*TASK DIRECTIONS*
Find the lines below that contain the string "hand". Copy each one.

*Limb landmark coordinates*

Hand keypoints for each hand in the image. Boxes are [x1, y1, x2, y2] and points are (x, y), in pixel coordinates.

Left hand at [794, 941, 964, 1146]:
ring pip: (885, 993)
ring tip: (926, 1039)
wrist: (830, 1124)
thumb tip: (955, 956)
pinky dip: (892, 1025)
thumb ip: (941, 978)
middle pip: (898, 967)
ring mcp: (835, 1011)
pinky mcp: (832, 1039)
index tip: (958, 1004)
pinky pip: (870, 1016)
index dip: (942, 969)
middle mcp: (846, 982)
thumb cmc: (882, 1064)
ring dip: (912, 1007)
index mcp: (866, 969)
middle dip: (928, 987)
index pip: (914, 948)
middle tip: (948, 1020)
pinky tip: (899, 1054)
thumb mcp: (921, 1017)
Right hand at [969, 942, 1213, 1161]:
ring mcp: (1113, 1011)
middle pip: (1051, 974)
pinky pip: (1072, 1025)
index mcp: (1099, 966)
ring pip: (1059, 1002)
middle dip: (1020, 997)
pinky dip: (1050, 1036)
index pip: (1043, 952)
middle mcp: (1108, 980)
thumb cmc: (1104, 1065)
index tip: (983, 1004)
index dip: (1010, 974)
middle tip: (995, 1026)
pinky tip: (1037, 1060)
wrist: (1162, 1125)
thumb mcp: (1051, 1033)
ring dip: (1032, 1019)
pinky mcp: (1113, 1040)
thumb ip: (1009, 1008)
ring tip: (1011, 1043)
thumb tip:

*COMPLETED TASK*
Hand keypoints for each hand in the image. Boxes are [x1, y1, x2, y2] and points are (x, y), in pixel coordinates.
Left hand at [794, 941, 964, 1146]:
Right hand at [969, 942, 1213, 1161]:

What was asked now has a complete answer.